• **What the task requires**
Search the records for lines with the word "BIOLOGII" and copy each match.

• **Excerpted data**

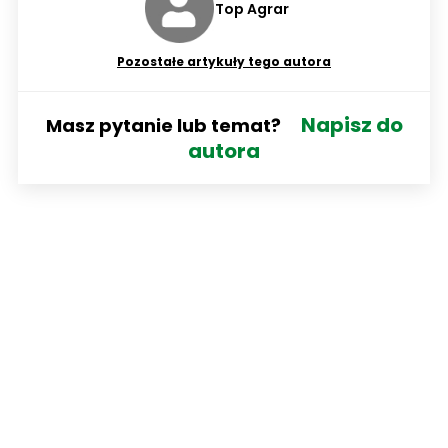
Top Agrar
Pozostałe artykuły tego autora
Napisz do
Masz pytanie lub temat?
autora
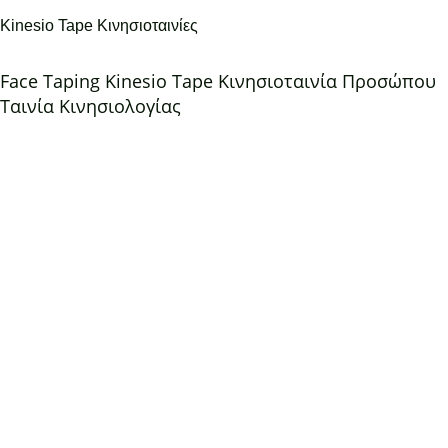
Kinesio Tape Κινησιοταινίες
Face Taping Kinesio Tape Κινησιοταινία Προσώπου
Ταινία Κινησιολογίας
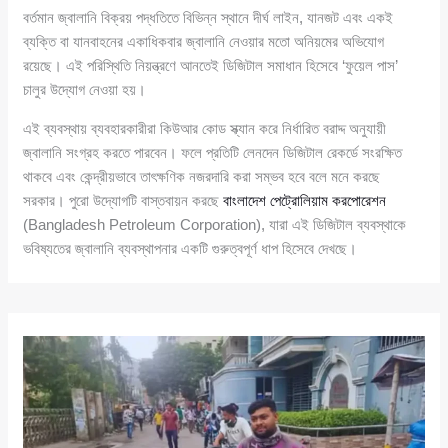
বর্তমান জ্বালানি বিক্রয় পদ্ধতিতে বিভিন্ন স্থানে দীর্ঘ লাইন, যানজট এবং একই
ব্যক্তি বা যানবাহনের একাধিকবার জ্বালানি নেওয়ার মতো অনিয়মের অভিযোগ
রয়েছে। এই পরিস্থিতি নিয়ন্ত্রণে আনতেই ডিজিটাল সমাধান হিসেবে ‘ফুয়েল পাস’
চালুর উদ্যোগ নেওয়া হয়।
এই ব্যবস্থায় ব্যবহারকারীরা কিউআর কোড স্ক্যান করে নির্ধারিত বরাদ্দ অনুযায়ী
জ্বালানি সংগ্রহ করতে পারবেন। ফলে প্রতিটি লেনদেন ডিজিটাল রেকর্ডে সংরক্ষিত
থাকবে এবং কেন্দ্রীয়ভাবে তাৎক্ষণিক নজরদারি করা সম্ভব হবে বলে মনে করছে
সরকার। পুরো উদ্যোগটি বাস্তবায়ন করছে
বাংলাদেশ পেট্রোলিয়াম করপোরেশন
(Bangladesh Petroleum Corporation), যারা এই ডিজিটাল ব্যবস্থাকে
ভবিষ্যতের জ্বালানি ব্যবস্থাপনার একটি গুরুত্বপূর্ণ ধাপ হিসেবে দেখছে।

---

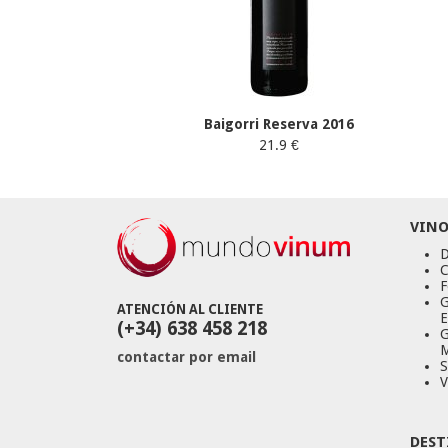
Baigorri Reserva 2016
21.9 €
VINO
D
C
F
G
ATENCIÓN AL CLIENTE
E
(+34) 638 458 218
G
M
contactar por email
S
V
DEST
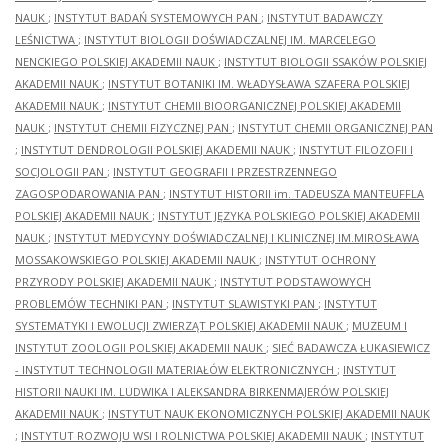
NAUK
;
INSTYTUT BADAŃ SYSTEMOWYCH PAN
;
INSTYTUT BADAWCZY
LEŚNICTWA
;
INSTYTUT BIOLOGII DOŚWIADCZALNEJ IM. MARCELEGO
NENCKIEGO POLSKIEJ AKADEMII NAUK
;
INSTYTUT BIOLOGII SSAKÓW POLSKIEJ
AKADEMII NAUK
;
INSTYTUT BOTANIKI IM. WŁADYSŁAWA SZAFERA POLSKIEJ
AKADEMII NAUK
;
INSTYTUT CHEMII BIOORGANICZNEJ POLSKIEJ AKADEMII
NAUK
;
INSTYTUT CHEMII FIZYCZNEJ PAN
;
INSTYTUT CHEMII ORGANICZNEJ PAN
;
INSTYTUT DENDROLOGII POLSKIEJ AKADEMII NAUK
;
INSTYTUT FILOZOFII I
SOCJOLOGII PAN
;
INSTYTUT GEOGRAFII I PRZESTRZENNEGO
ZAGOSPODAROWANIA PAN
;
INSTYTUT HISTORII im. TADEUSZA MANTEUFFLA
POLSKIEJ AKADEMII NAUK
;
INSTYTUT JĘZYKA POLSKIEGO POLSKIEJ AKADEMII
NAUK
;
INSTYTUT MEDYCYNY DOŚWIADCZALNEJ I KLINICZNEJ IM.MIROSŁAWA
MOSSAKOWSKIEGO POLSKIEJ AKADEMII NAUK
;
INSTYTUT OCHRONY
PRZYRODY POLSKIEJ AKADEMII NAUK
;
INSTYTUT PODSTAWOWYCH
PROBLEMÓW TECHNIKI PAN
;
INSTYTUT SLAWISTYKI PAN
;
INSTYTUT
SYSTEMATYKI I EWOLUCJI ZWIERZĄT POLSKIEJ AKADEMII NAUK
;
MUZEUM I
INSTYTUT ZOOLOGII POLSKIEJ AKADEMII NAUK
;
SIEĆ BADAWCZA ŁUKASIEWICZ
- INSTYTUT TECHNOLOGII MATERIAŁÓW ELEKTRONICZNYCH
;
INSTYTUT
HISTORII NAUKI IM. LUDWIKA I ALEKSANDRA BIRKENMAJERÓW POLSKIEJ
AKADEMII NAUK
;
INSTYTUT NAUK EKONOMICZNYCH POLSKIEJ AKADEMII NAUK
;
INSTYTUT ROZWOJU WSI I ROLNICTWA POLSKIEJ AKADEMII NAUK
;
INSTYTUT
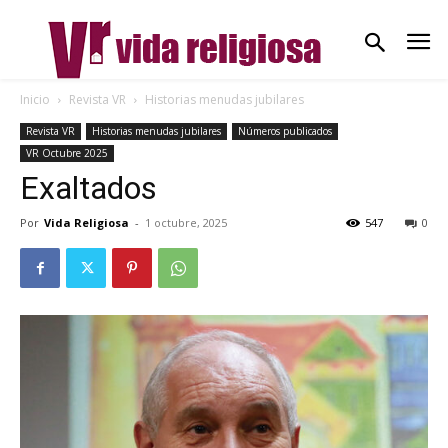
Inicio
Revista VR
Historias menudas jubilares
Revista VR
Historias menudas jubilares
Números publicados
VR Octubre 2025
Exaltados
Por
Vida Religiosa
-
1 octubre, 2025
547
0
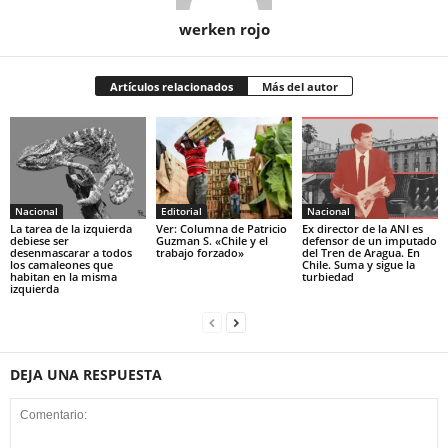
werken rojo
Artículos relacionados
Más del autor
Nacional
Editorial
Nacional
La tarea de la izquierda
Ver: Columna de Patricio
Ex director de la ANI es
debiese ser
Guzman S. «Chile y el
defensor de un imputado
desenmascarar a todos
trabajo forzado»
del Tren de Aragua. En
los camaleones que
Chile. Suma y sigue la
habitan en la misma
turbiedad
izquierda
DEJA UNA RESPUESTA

==

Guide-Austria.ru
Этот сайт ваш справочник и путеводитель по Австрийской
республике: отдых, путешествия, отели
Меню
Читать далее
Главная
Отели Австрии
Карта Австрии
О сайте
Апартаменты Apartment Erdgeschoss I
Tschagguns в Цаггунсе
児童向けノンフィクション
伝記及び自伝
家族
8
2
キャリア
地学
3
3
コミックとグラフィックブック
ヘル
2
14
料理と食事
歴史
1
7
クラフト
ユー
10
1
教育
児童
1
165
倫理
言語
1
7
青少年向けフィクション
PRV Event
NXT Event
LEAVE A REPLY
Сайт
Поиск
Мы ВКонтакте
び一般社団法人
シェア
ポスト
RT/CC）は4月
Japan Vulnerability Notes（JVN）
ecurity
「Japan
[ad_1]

• **Your response**
INSTYTUT BIOLOGII DOŚWIADCZALNEJ IM. MARCELEGO
INSTYTUT BIOLOGII SSAKÓW POLSKIEJ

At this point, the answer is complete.